TEOM et GEMAPI

TEOM

A compter du 1er janvier 2018, la Communauté de Communes du Canton de La Chambre perçoit la taxe d’enlèvement des ordures ménagères (T.E.O.M.) en lieu et place des communes qui ne sont plus compétentes en la matière.

Les règles fixant les modalités de recouvrement de la T.E.O.M. sont fixées par l’État.

Le principe de la TEOM :

  • Toutes les personnes physiques et morales assujetties aux taxes foncières sur les propriétés bâties sont assujetties à la TEOM,
  • Le produit de la TEOM couvre uniquement et intégralement le montant de la dépense liée au ramassage et au traitement des ordures ménagères et déchets assimilés (containers semi-enterrés, déchetteries),
  • Pour les logements locatifs : le montant de la taxe doit être répercuté sur les loyers,
  • Les locaux exonérés de droit à la taxe foncière sur le bâti sont également exonérés de la T.E.O.M,
  • Les locaux vides, résidences secondaires et chalets d’alpage ne peuvent être exonérés,
  • Le calcul de la taxe ne tient pas compte du nombre de personnes constituant le foyer.
  • La part incitative en fonction du volume de déchets produits par foyer n’a pu être instituée faute d’équipement adéquat (containers semi-enterrés collectifs et non bacs individuels avec puce intégrée).

 

Quelles conséquences pour le contribuable ?

Pour les personnes physiques et morales du territoire qui étaient déjà assujetties à la TEOM avant le 1er janvier 2018 sur décision de leur commune, seul le taux a évolué, parfois même à la baisse.

Pour les personnes physiques et morales du territoire assujetties à la redevance communale avant le 1er janvier 2018, la TEOM remplace la redevance. Il faut donc tenir compte de la suppression de la redevance pour évaluer l’impact de la TEOM sur l’augmentation de la taxe sur le foncier bâti 2018.

 

Quelle évolution du taux ?

Le taux de la TEOM est recalculé chaque année en fonction de l’évolution du coût réel du ramassage et de traitement des ordures ménagères et déchets assimilés. Ce système a donc également pour but d’éveiller les consciences de tous nos concitoyens en vue d’une réduction du volume des déchets produits

 

LA TAXE GEMAPI

(Gestion des Milieux Aquatiques et Prévention des Inondations)
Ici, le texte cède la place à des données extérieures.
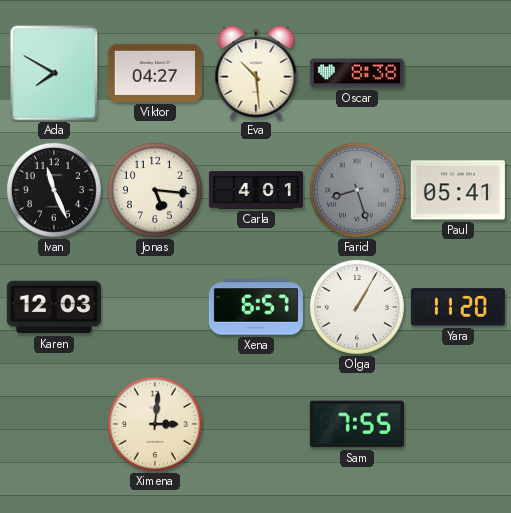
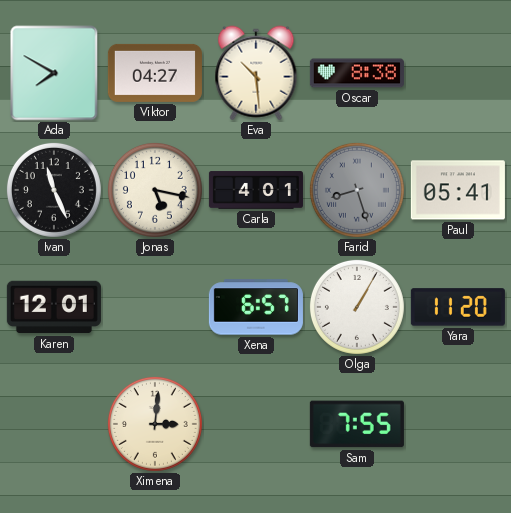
Jonas: 5:16 -> 5:17
Karen: 12:03 -> 12:01
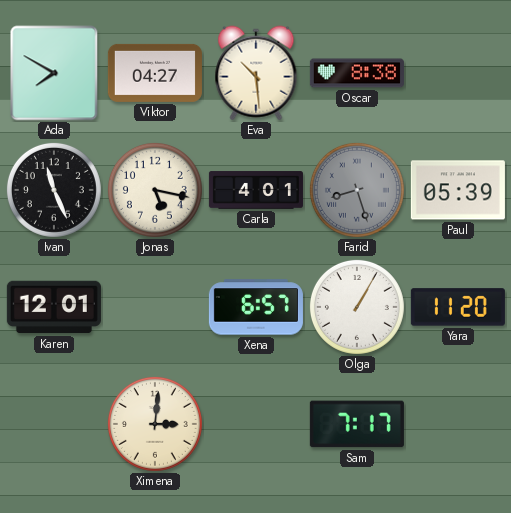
Paul: 05:41 -> 05:39
Sam: 7:55 -> 7:17
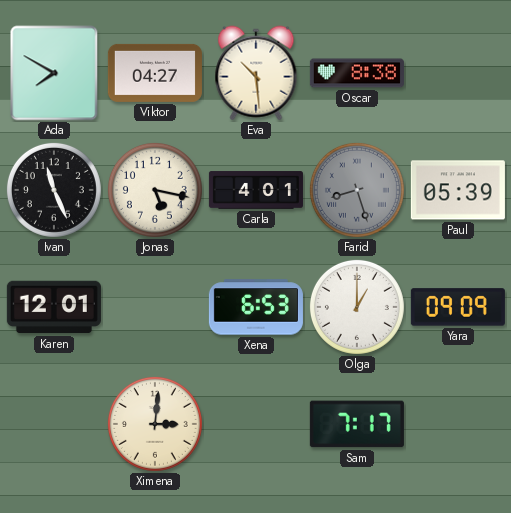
Xena: 6:57 -> 6:53
Olga: 1:05 -> 1:00
Yara: 11:20 -> 09:09
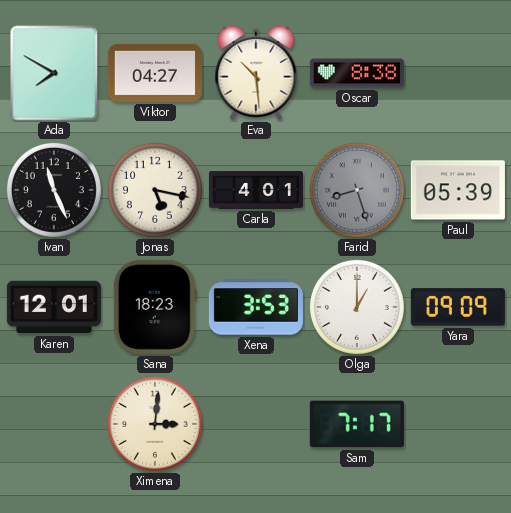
Sana: none -> 18:23
Xena: 6:53 -> 3:53
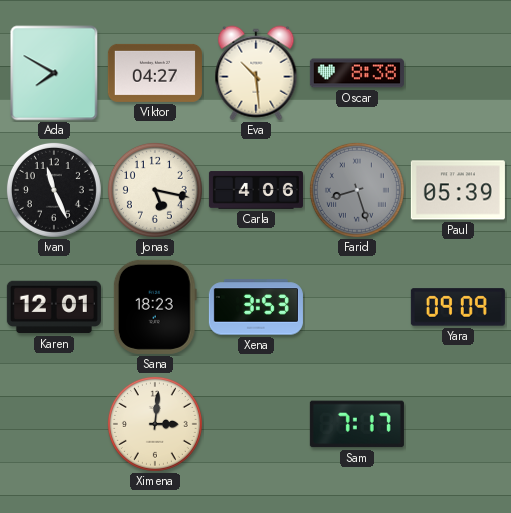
Carla: 4:01 -> 4:06
Olga: 1:00 -> none
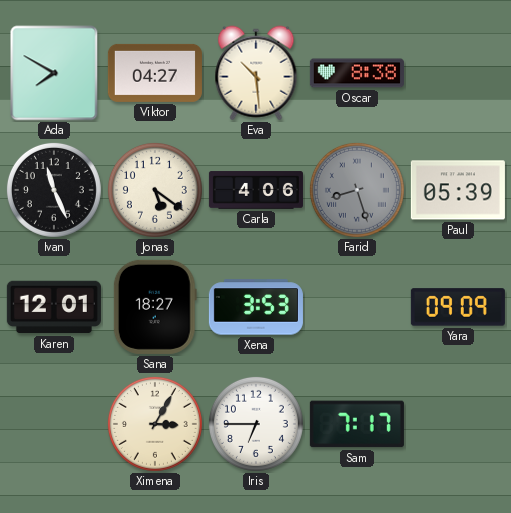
Jonas: 5:17 -> 5:21
Sana: 18:23 -> 18:27
Ximena: 3:01 -> 3:05
Iris: none -> 6:45
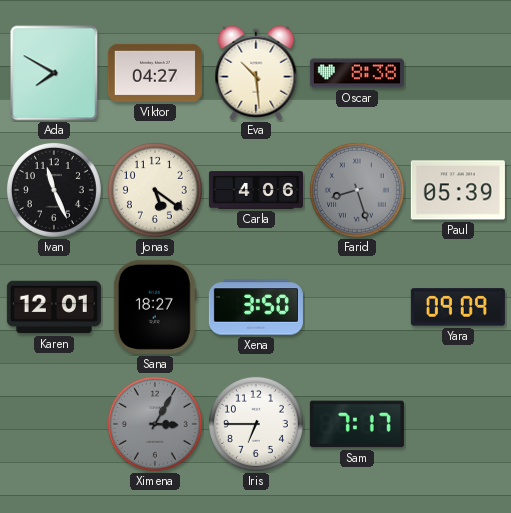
Xena: 3:53 -> 3:50
Ximena dial: cream -> grey
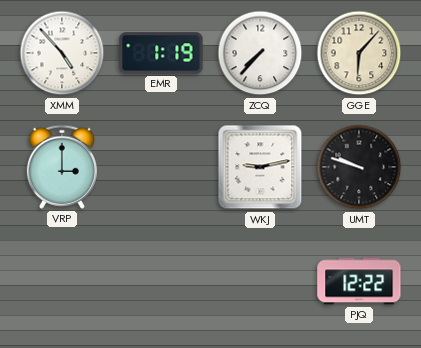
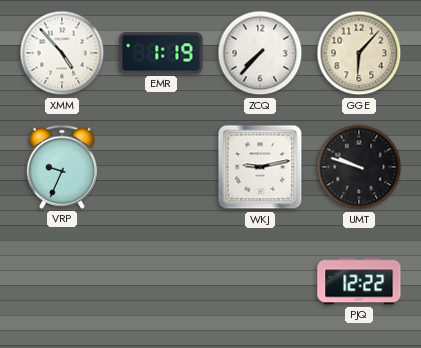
VRP: 3:00 -> 9:34
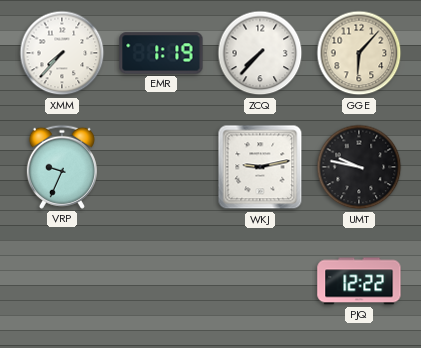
XMM: 4:53 -> 7:37
UMT: 9:48 -> 9:47
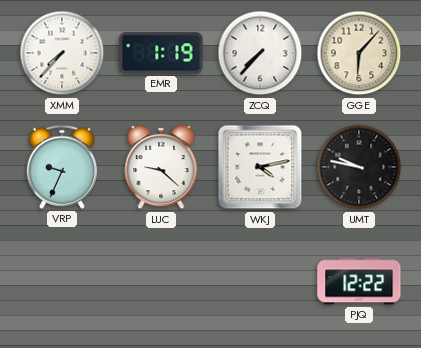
LUC: none -> 9:22
WKJ: 9:13 -> 4:13
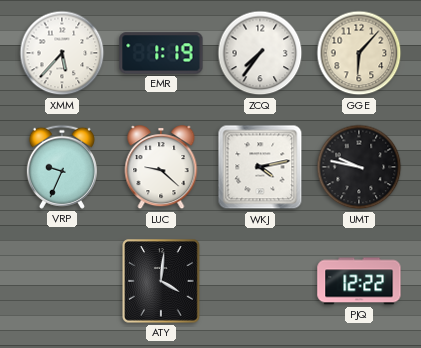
XMM: 7:37 -> 5:37
ZCQ: 7:37 -> 7:36
ATY: none -> 4:01
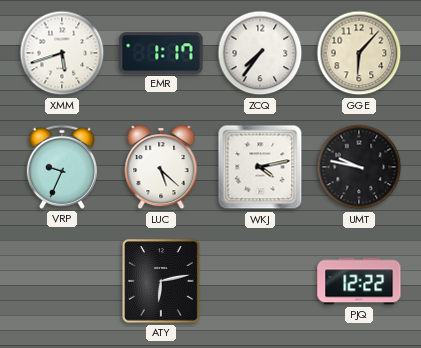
XMM: 5:37 -> 5:42
EMR: 1:19 -> 1:17
LUC: 9:22 -> 5:22
ATY: 4:01 -> 6:13
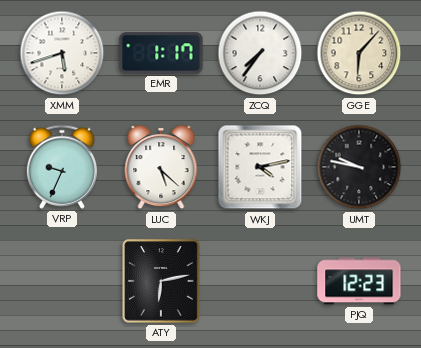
PJQ: 12:22 -> 12:23
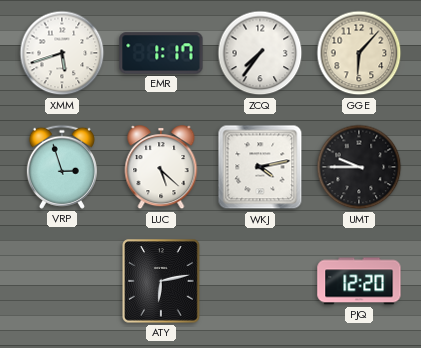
VRP: 9:34 -> 2:57
UMT: 9:47 -> 9:45
PJQ: 12:23 -> 12:20
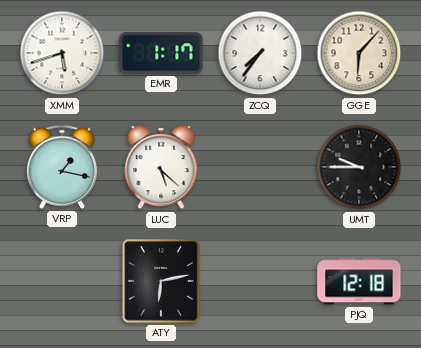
VRP: 2:57 -> 1:17
WKJ: 4:13 -> none
PJQ: 12:20 -> 12:18
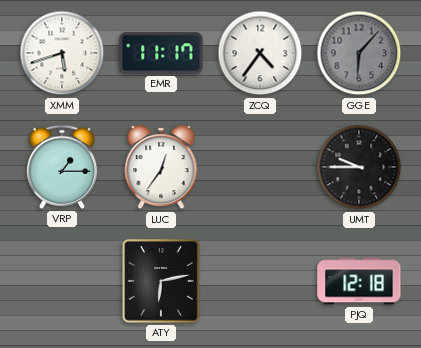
EMR: 1:17 -> 11:17
ZCQ: 7:36 -> 4:36
GGE dial: cream -> grey
VRP: 1:17 -> 1:15
LUC: 5:22 -> 12:36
Depuis le 1er janvier 2018, les communautés de communes exercent en lieu et place de l’État, sans compensation financière, la compétence relative à la gestion des milieux aquatiques et à la prévention des inondations.

Afin d’assumer cette charge supplémentaire, une taxe additionnelle dite GEMAPI a été créée.

Quel objet ?

 Les actions pouvant être financées par la taxe relèvent de la prévention des inondations (régularisation et entretien des ouvrages de protection existants constitutifs du système d’endiguement, études et travaux pour l’implantation de nouveaux ouvrages, aménagement de zones d’expansion de crue, etc.), mais également toutes celles relevant de la gestion des milieux aquatiques (restauration morphologique du lit des cours d’eau, entretien des berges, gestion de zones humides, rétablissement de la continuité écologique, …).

 

Qui paie la taxe GEMAPI ?

Toutes les personnes physiques et morales assujetties aux taxes foncières sur les propriétés bâties et non-bâties, à la taxe d’habitation et à la cotisation foncière des entreprises. Cependant, les organismes d’habitations à loyer modéré, les sociétés d’économie mixtes et les redevables au nom desquels une cotisation de taxe d’habitation est établie au titre de ces locaux sont exonérés.

 

Comment est calculée la taxe ?

 Le produit de la taxe est fixé avant le 1er octobre au regard de l’estimation des dépenses prévisionnelles à effectuer au cours de l’année suivante, dans la limite d’un plafond de 40 € par habitant et par an. Les services fiscaux effectuant ensuite la répartition sur les quatre taxes locales.